Mr Fitzgerald submitted that, similarly, in the present case the Board should hold that paragraph 10 was confined to authorising descriptions of punishment for which the court might pass sentence but that it did not prevent the respondent from arguing that the circumstances in which the judge imposed the sentence, without any discretion or any possibility of mitigation, were in breach of section 5.
“The minority, who would have allowed the appeal, adopted a narrower construction of section 17(2) which limited the scope of the subsection to authorising the passing of a judicial sentence of a description of punishment lawful in Jamaica before independence and they held it was not concerned with the act of the executive in carrying out the punishment.
Their Lordships are satisfied that the construction of section 17(2) adopted by the minority is to be preferred. The purpose of section 17(2) is to preserve all descriptions of punishment lawful immediately before independence and to prevent them from being attacked under section 17(1) as inhuman or degrading forms of punishment or treatment. Thus, as hanging was the description of punishment for murder provided by Jamaican law immediately before independence, the death sentence for murder cannot be held to be an inhuman description of punishment for murder.
Section 17(2) does not address the question of delay and is not dealing with the problem that arises from delay in carrying out the sentence.”
Sir Godfray cited the second paragraph. It has to be remembered, however, that in Pratt the Board was not concerned in any way with the fact that the sentence of death was mandatory. As can be seen from the context, in the second paragraph the Board was simply adopting the distinction between the death sentence itself as a description of punishment for murder, on the one hand, and the delay in carrying out that sentence, on the other. For the purposes of that argument the mandatory or discretionary nature of the death sentence would have been entirely irrelevant: whether the death sentence had been imposed by virtue of a provision making it mandatory or by virtue of a provision conferring a discretion on the court, the Board would still have drawn a distinction between that description of punishment and the delay in carrying out the sentence. In this passage the Board was simply drawing the distinction, not making a point about the nature of the death sentence. For this reason their Lordships are satisfied that the passage cannot properly be regarded as authority for the proposition that the mandatory nature of the death sentence is immune from challenge by virtue of paragraph 10.

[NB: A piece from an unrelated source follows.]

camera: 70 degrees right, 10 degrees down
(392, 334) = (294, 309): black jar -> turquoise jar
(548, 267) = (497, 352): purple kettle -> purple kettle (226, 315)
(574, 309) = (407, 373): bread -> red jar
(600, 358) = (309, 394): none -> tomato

“The existing laws shall, as from the commencement of the Constitution, be construed with such modifications, adaptations, qualifications and exceptions as may be necessary to bring them into conformity with the Constitution and the Supreme Court Order.”

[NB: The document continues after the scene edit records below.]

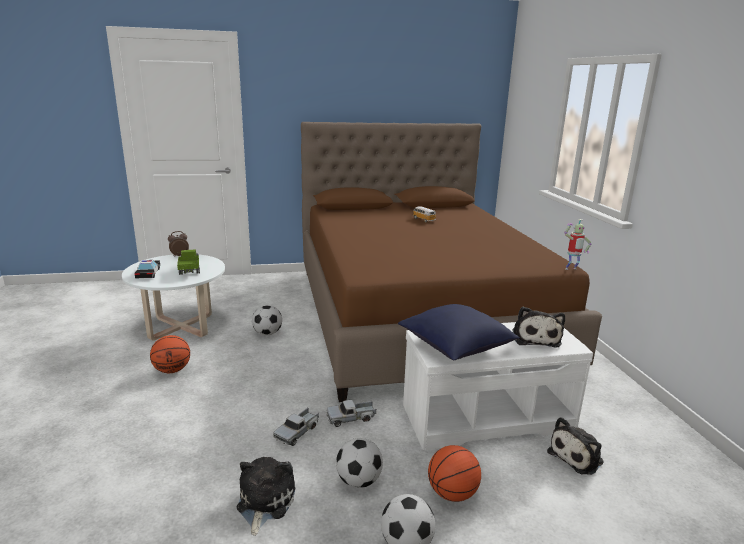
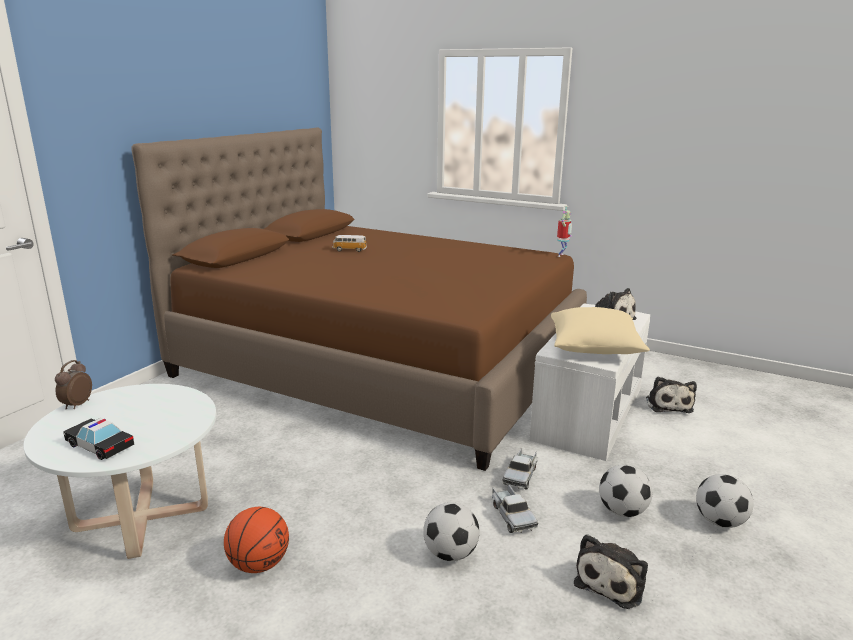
camera: 50 degrees left, 0 degrees up
(189, 269) = (152, 412): toy truck -> none
(264, 502) = (612, 581): plush toy -> plush toy turned 105 degrees counterclockwise
(267, 333) = (278, 458): football -> football (450, 553)
(452, 493) = (673, 473): basketball -> none
(456, 347) = (594, 349): blue pillow -> beige pillow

In exercise of this power, their Lordships construe section 1284 as modified so as not to include the words “other than death”. The effect is to make section 1284 apply to section 178, just as it applies to other sections that prescribe the punishment for particular offences. With section 1284 applying in this way, section 178 is no longer inconsistent with section 5 of the Constitution and is to be regarded as valid. It will therefore be open to the court under section 178, in this case as in any other, either to impose the death sentence or to impose a lesser punishment, depending on the view which it takes, having regard to all the relevant circumstances.